When I was growing up as a Catholic, my Catholic parents, Catholic school and church surrounded me like a membrane, filtering things in and out. There are no filters anymore.
DN: Since publishing your book, you've given several talks titled "Is the future of American religion already behind us?" Have any of your listeners pushed back against your pessimism?
KW: No, I mean many are asking the same thing. They have children and grandchildren. They see that faith is not being passed on. They'd like somebody to explain that to them.
I spoke at my own (Catholic) parish the other night and they asked me, 'Is there any hope?' I said that I'm a hopeful person and that I'm really quite astonished and depressed at what's taking place.
But you have to remember that my religious formation took place in an aberrant and extraordinary time: the 1950s. If I came of age during the 1930s, today would look more familiar.
DN: What motivated you to write "Getting Religion?" What were you trying to say about American life?
KW: I describe the book to myself, at any rate, as a social history. It is a social history that takes religion from the periphery — where most social historians put it — and puts it at the center of the narrative.
After my first few years at Newsweek, I learned that you can't separate religion from other dimensions of life. It would have been a pretty boring beat to cover if religion wasn't of great consequence in the years I covered it. It really was front-page news.
I also wanted to tell good stories and give an account of my career. I suppose, in a way, my ideal readers are my grandchildren.
DN: Was there resistance to covering religion when you started at Newsweek in the 1960s?
KW: People used to introduce me as the 'religious editor' at Newsweek. I'd say, 'No. I'm the religion editor. There are other editors who are religious.'
But, in point of fact, there weren't that many. I was hired because Newsweek was getting beat by Time (magazine) at covering Vatican Council II.
The editors wanted stories first about Catholics, second about Catholics, third about Catholics, fourth about evangelicals when they finally came onto the political scene, fifth about Catholics and sixth about everybody else.
But they were fascinated by reactions to my work and we ended up having religion on the cover a lot.
At one stretch in the late 1960s and early 1970s, we got more letters to the editor about the religion section than all the back-of-the-book departments — science, law, education and all of that — put together.
DN: What would you write about if you were still a religion editor today?
KW: I think I'd ask for another beat, as a matter of fact.
I'm not saying that religion has entirely disappeared from public life. But I am saying there isn't much out there.
I gave a talk in Los Angeles recently and someone who used to be a religion writer took issue with that thought. She said, 'Well, I don't know about national figures. But my local rabbi is terrific.'
But my point is that there are no national religious figures. You can't name anybody that almost all Americans would recognize.
When I was editor, it was different. Take a figure like Bishop (James) Pike. He was everywhere. He was on your television, on your radio. He came apart at the seams right in front of everybody.

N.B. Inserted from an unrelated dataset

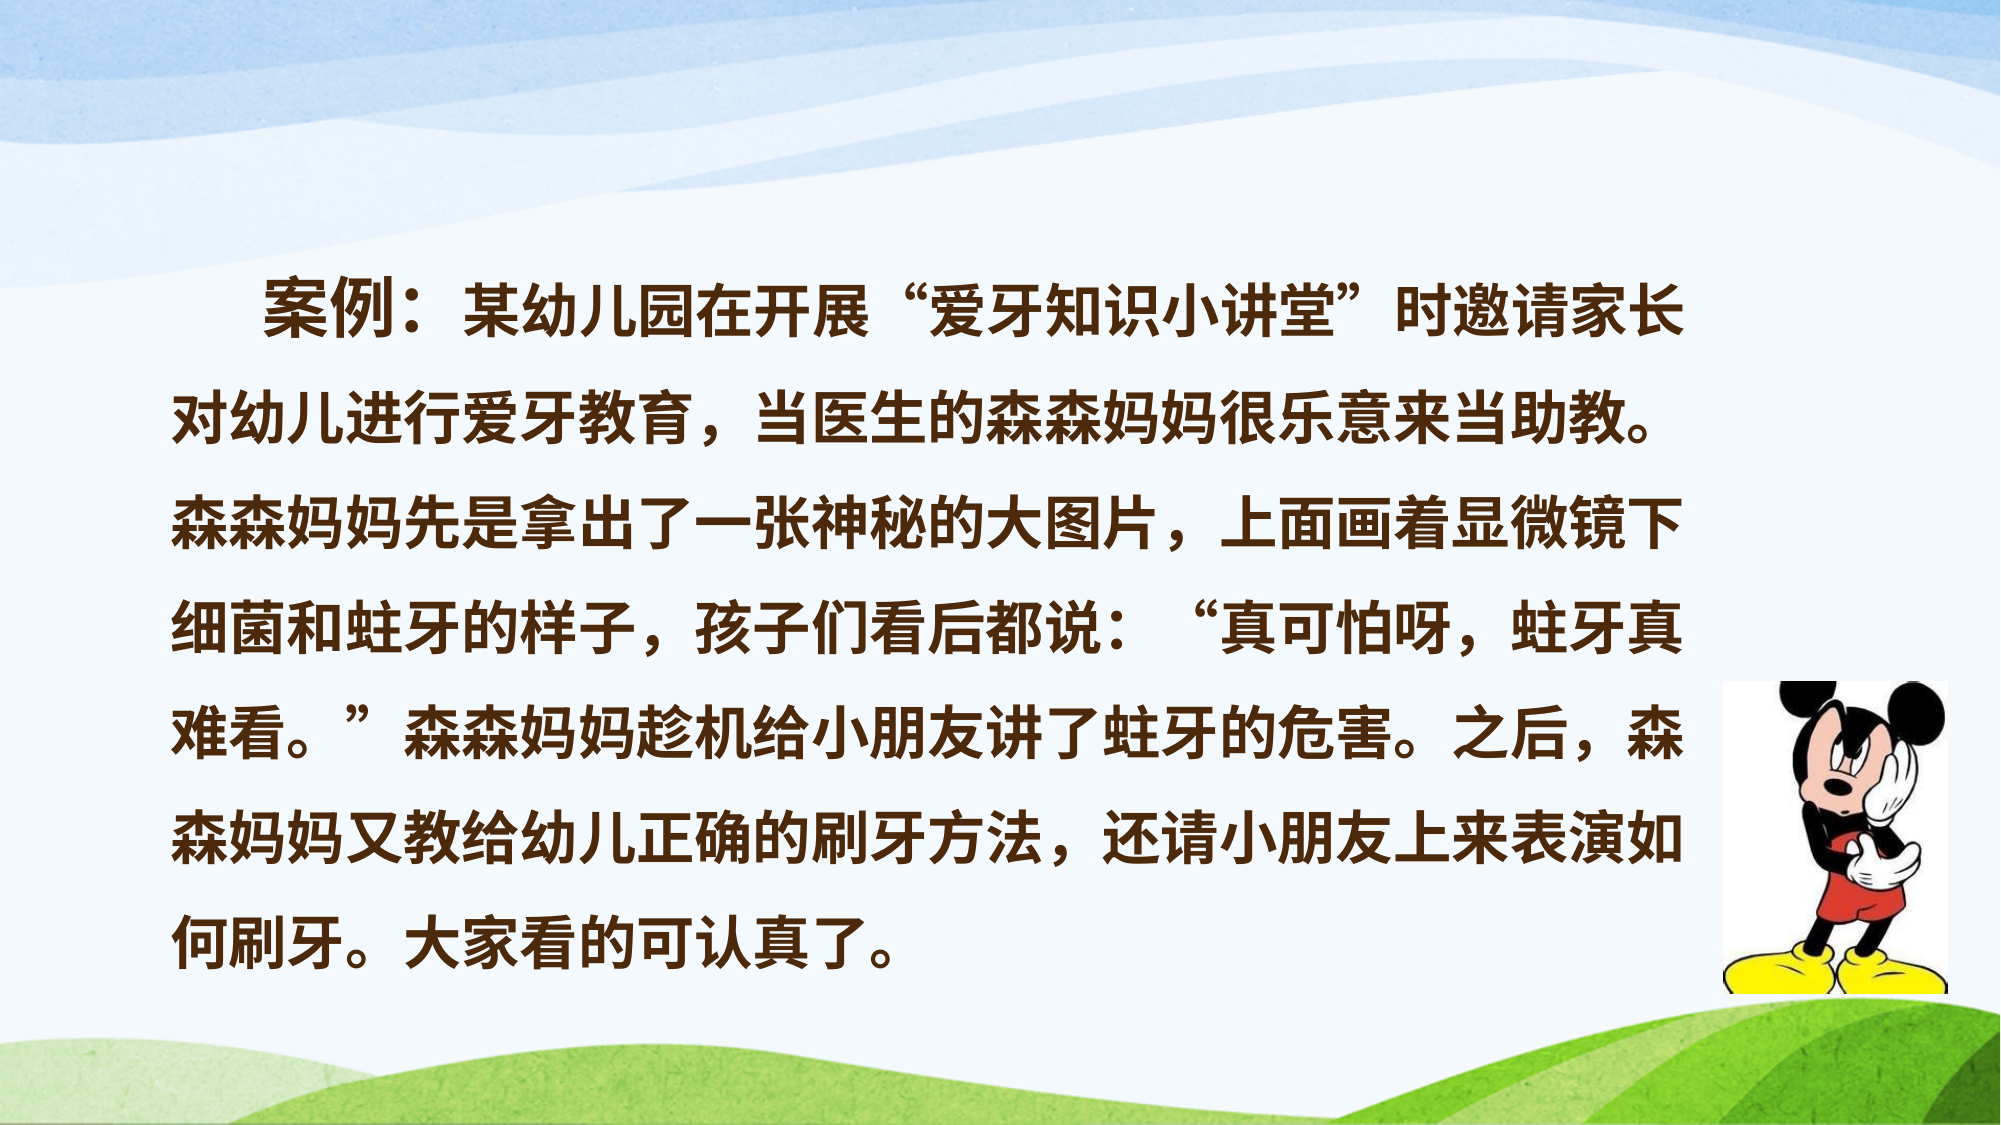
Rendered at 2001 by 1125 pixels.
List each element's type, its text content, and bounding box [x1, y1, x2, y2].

title 案例：某幼儿园在开展“爱牙知识小讲堂”时邀请家长对幼儿进行爱牙教育，当医生的森森妈妈很乐意来当助教。森森妈妈先是拿出了一张神秘的大图片，上面画着显微镜下细菌和蛀牙的样子，孩子们看后都说：“真可怕呀，蛀牙真难看。”森森妈妈趁机给小朋友讲了蛀牙的危害。之后，森森妈妈又教给幼儿正确的刷牙方法，还请小朋友上来表演如何刷牙。大家看的可认真了。 [155, 783, 1723, 984]
picture [0, 0, 2001, 1125]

If you weren't there, you don't realize how much is not happening today.
DN: Did being a committed Catholic help you cover religion?
KW: I'm so glad you asked that. My answer is a vehement, yes.10 comments on this story
I've found that the deeper someone's religious commitment is, the better they understand other people's faith.
Let me give you an example. It was very easy when I went out to Brooklyn to cover the Hasidic (Jewish) community, even though you almost needed a passport to get in there.
They had almost the equivalent of the Catholic sacramental system: Everything in life had symbolic meaning.
I felt like I had known those people forever. It would have been harder for someone who didn't have their own religious convictions.